» Exercise requirements
Tell how many lines in these records contain the string "önálló", with only the number as the reply.
___ Records supplied ___
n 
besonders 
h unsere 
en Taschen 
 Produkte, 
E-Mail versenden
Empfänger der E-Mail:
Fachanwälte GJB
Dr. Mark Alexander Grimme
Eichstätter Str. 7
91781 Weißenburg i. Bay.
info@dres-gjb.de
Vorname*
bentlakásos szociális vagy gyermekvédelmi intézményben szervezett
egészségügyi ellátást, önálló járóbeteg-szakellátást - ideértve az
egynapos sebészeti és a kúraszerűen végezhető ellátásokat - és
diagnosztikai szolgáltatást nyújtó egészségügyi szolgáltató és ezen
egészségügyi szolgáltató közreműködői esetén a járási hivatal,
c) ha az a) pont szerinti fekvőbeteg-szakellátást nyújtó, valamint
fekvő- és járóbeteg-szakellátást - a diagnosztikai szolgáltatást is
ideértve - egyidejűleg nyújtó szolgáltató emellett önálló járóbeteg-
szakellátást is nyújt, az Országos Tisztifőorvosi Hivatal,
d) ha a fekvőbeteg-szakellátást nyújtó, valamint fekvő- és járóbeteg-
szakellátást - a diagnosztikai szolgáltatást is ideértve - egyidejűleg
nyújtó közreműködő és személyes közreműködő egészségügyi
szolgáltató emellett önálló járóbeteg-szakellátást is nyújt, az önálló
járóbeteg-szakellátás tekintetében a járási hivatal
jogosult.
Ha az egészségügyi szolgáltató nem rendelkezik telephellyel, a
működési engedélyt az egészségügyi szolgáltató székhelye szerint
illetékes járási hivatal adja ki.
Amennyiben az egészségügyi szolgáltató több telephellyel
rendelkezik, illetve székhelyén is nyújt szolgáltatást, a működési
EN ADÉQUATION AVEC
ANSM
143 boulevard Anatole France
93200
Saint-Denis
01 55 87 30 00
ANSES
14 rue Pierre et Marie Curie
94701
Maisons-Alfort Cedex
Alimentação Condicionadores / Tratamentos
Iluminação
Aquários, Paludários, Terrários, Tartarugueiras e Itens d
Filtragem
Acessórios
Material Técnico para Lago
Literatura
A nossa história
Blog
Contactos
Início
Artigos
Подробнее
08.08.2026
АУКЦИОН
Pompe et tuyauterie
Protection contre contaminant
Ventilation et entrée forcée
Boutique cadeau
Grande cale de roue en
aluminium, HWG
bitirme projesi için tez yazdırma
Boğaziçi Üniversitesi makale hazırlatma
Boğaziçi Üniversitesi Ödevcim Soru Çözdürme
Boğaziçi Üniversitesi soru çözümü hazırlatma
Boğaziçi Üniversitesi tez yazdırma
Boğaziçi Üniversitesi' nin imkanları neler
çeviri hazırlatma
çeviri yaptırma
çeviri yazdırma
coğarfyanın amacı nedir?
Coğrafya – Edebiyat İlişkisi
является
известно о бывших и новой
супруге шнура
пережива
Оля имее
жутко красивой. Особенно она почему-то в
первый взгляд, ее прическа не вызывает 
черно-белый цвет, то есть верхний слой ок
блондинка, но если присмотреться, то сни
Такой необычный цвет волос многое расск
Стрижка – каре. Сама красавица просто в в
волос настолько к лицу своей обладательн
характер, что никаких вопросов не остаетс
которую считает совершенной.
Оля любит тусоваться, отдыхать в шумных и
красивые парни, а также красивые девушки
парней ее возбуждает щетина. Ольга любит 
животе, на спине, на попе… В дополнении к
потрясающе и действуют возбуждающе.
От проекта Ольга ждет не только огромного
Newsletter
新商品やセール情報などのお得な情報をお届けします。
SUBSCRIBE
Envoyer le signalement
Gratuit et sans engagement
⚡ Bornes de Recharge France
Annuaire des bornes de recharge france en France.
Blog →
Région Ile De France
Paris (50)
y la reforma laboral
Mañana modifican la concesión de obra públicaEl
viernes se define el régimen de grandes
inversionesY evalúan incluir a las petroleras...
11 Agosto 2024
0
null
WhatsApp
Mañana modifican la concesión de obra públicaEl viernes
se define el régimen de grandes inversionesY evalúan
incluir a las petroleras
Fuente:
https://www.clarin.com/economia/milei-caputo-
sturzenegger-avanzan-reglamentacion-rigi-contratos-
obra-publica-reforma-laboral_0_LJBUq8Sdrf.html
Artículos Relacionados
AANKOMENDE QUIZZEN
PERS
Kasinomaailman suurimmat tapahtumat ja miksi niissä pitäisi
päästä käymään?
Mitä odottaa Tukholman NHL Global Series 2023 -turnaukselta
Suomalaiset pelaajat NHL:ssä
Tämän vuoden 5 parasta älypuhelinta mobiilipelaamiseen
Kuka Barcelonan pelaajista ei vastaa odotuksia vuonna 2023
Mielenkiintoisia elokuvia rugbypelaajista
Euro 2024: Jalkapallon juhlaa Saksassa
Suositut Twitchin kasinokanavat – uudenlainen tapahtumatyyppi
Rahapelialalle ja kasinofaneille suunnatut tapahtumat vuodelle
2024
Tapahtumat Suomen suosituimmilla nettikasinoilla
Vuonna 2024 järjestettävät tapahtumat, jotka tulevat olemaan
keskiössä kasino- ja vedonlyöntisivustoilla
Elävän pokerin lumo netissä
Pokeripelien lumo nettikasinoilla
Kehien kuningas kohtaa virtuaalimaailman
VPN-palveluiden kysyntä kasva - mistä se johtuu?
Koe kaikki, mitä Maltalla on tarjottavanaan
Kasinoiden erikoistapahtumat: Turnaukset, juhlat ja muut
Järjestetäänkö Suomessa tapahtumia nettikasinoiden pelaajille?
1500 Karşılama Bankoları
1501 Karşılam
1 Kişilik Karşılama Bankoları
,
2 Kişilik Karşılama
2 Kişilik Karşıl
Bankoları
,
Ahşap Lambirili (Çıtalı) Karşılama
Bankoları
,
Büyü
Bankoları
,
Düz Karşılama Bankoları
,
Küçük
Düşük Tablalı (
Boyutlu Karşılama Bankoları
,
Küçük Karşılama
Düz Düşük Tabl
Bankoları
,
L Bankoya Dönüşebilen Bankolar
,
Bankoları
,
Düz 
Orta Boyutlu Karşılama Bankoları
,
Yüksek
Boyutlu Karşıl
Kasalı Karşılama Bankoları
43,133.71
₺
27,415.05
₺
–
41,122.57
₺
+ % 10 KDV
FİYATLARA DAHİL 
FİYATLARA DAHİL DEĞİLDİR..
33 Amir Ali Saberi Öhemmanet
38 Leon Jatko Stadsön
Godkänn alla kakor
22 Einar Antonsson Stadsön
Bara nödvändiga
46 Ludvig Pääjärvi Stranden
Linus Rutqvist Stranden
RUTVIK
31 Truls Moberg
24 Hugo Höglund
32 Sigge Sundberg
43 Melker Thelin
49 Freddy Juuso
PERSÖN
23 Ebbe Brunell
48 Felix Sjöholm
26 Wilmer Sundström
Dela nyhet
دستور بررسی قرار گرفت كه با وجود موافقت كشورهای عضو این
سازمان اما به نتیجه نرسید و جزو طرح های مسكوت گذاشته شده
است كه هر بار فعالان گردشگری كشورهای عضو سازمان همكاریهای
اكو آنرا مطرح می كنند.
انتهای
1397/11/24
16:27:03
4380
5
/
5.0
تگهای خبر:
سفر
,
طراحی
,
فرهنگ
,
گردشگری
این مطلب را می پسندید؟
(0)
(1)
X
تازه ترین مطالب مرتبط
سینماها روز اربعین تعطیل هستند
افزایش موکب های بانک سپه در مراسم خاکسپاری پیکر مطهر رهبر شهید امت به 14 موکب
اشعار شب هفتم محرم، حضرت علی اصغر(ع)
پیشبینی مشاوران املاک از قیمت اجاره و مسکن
___
» Response below
3